* **EXERCISE PROMPT**:
Using the listing below, set down each line from the line containing "60: (379, 34)" through the line containing "92: (330, 143)", both ends included, exactly and with nothing added.
### TASK MATERIAL ###
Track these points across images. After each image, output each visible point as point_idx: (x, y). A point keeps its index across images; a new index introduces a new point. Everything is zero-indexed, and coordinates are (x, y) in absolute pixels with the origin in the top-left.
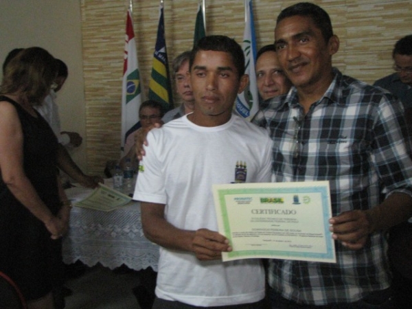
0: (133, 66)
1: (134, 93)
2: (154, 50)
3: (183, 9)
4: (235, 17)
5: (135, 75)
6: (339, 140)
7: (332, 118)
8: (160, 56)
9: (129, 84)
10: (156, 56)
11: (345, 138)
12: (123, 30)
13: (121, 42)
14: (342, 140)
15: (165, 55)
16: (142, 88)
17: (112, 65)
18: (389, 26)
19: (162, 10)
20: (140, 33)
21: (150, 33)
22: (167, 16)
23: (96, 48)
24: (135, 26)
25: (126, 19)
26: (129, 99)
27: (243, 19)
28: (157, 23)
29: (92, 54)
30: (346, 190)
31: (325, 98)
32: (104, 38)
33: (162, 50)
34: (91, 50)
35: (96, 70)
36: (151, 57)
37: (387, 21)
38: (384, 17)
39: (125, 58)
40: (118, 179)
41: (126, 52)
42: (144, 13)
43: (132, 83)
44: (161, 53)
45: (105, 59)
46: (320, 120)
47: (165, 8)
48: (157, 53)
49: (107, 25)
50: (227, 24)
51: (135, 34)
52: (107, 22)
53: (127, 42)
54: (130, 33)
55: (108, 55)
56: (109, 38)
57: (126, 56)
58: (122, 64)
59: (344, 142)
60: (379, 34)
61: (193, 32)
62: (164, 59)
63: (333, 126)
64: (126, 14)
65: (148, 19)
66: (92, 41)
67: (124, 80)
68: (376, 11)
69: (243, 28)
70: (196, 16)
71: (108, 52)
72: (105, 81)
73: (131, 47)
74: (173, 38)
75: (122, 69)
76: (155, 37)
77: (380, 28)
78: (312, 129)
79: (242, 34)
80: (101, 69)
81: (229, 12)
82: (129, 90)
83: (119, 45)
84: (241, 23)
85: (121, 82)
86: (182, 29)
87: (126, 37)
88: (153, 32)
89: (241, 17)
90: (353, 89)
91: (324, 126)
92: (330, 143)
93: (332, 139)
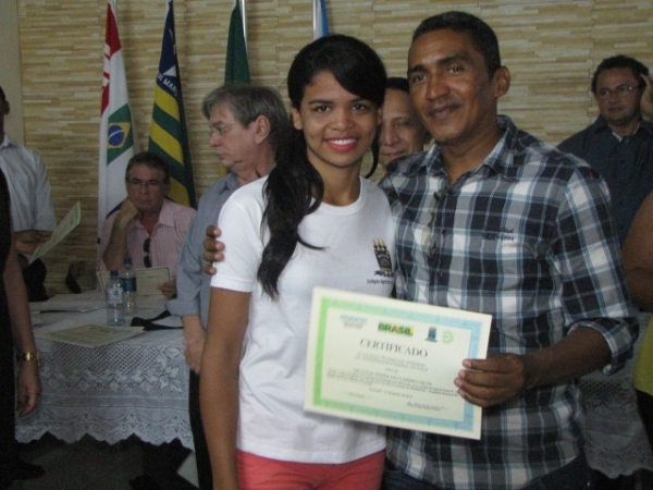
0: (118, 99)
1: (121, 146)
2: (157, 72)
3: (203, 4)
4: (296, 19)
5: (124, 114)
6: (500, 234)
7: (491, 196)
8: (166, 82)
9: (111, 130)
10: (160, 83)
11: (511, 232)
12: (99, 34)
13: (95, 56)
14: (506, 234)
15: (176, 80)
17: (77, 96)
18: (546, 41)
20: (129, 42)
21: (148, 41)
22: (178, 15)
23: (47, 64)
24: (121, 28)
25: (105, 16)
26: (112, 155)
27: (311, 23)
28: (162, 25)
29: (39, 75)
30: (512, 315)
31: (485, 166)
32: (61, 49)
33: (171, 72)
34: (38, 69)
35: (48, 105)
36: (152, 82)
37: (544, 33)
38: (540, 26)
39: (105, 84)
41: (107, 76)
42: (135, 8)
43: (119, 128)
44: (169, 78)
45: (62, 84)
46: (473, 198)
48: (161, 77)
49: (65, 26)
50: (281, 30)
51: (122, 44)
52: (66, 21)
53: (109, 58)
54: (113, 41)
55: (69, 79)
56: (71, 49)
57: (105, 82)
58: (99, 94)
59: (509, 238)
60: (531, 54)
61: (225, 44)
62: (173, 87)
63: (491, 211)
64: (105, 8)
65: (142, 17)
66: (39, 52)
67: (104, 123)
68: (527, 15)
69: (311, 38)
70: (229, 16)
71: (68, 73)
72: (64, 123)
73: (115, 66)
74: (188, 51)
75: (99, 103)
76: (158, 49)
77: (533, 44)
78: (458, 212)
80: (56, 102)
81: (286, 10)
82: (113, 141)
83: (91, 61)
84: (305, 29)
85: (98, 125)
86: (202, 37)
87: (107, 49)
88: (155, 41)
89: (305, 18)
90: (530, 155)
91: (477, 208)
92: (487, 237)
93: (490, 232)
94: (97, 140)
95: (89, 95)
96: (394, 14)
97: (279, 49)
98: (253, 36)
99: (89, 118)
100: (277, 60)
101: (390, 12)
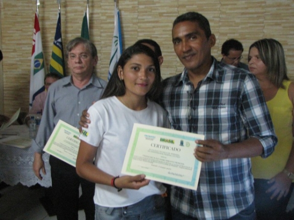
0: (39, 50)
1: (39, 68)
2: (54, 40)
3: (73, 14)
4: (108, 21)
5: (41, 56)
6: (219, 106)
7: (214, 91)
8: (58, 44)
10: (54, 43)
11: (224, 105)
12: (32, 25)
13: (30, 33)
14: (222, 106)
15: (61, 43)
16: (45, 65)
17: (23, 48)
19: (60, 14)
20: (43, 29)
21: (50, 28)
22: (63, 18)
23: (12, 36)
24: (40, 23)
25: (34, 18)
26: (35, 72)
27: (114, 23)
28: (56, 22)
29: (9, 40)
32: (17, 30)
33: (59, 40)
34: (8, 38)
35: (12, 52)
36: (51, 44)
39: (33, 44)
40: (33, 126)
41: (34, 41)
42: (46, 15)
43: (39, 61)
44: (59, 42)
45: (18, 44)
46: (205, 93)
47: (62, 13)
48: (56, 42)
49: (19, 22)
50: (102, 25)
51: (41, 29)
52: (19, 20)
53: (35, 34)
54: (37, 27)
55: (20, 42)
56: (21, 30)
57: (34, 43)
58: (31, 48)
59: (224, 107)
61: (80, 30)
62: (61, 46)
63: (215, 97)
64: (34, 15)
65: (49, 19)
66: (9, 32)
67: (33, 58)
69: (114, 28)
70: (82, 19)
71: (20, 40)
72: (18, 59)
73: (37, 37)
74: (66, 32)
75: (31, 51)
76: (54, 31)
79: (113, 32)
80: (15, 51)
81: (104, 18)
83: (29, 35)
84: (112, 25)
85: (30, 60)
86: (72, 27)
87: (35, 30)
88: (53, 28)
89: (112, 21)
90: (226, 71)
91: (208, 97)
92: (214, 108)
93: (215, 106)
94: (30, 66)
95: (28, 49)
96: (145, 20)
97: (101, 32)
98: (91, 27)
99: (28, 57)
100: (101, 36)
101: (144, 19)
###
### TASK MATERIAL ###
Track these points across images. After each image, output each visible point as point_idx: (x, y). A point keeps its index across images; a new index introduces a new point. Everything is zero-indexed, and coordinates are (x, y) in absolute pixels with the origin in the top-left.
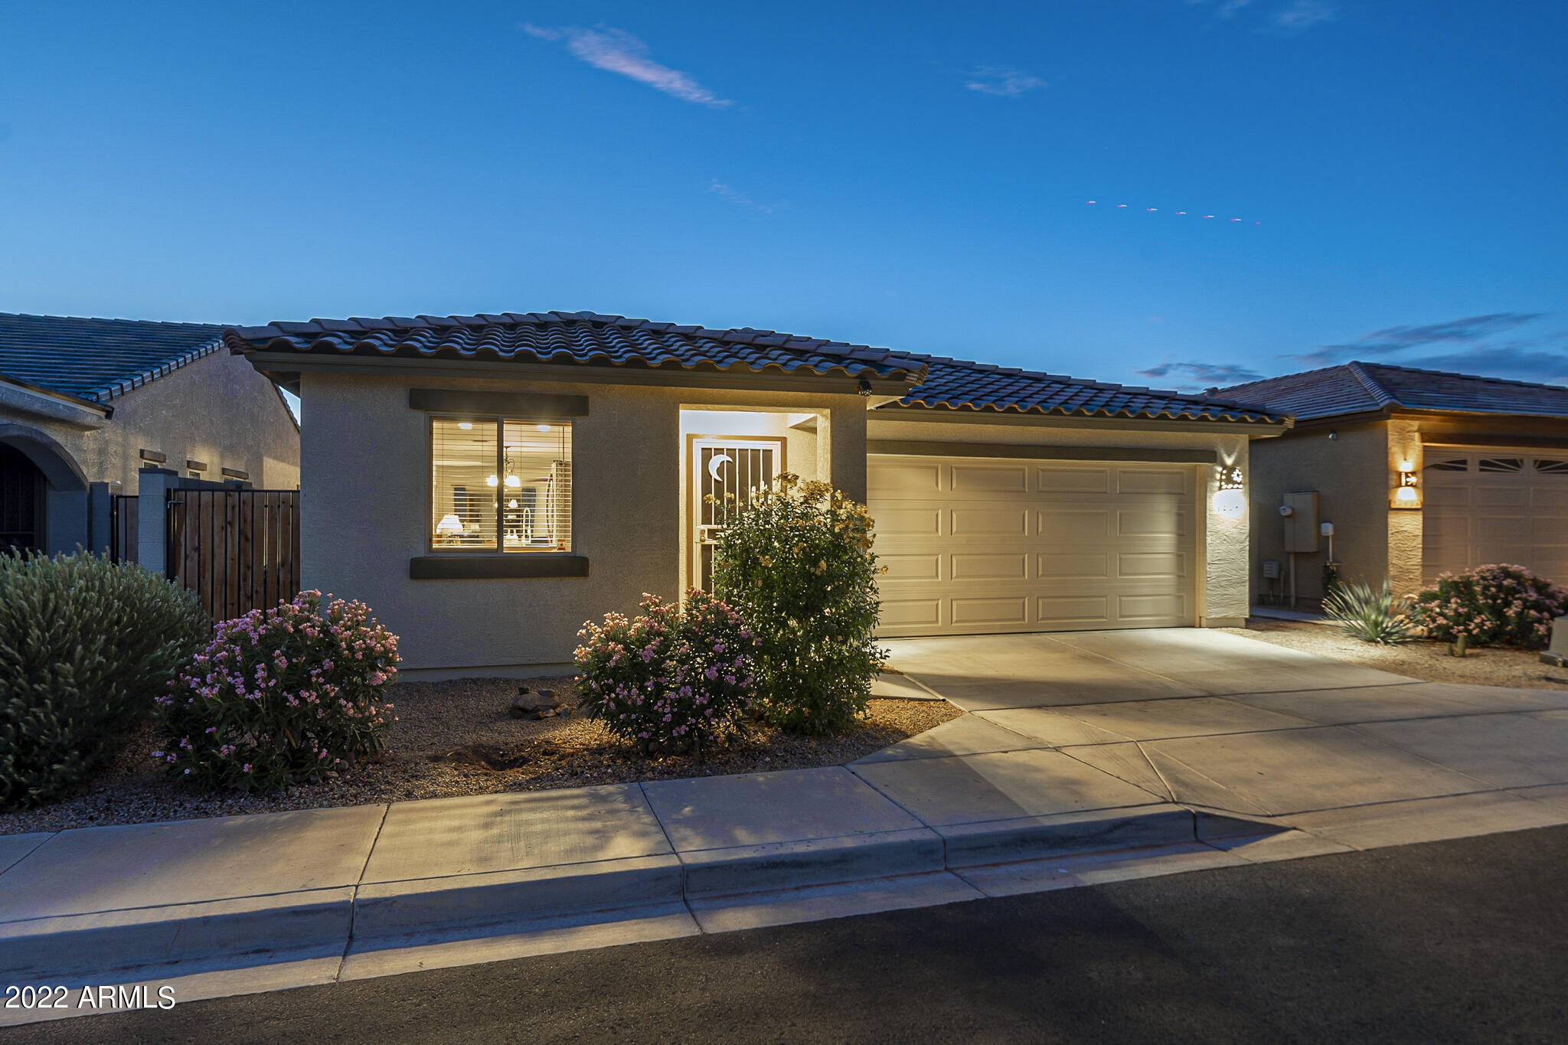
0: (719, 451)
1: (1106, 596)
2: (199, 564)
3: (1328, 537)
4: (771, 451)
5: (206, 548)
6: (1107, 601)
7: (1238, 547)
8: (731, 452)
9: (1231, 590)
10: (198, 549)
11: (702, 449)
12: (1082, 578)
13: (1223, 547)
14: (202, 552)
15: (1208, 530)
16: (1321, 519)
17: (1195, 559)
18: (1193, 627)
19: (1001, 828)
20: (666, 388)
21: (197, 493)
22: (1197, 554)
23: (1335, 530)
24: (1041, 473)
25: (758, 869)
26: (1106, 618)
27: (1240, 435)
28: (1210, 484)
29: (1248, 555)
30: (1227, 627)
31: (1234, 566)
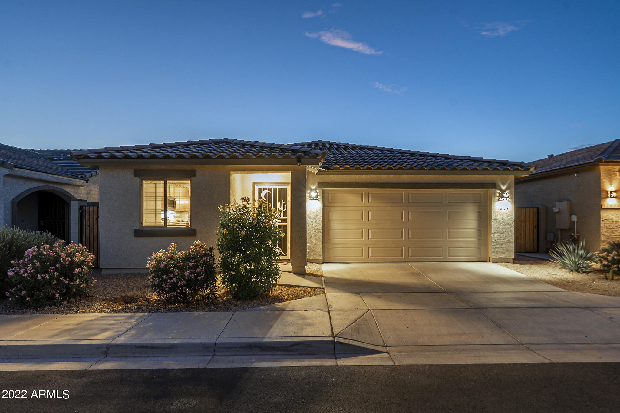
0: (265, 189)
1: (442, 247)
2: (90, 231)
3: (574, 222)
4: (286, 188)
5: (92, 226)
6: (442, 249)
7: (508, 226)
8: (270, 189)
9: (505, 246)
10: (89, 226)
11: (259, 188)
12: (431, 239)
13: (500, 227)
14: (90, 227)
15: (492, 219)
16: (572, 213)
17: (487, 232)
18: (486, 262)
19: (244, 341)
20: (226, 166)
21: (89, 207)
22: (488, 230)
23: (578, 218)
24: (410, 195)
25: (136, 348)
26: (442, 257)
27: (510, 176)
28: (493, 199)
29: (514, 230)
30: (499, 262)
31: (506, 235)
###
* **FINAL ANSWER**:
60: (379, 34)
61: (193, 32)
62: (164, 59)
63: (333, 126)
64: (126, 14)
65: (148, 19)
66: (92, 41)
67: (124, 80)
68: (376, 11)
69: (243, 28)
70: (196, 16)
71: (108, 52)
72: (105, 81)
73: (131, 47)
74: (173, 38)
75: (122, 69)
76: (155, 37)
77: (380, 28)
78: (312, 129)
79: (242, 34)
80: (101, 69)
81: (229, 12)
82: (129, 90)
83: (119, 45)
84: (241, 23)
85: (121, 82)
86: (182, 29)
87: (126, 37)
88: (153, 32)
89: (241, 17)
90: (353, 89)
91: (324, 126)
92: (330, 143)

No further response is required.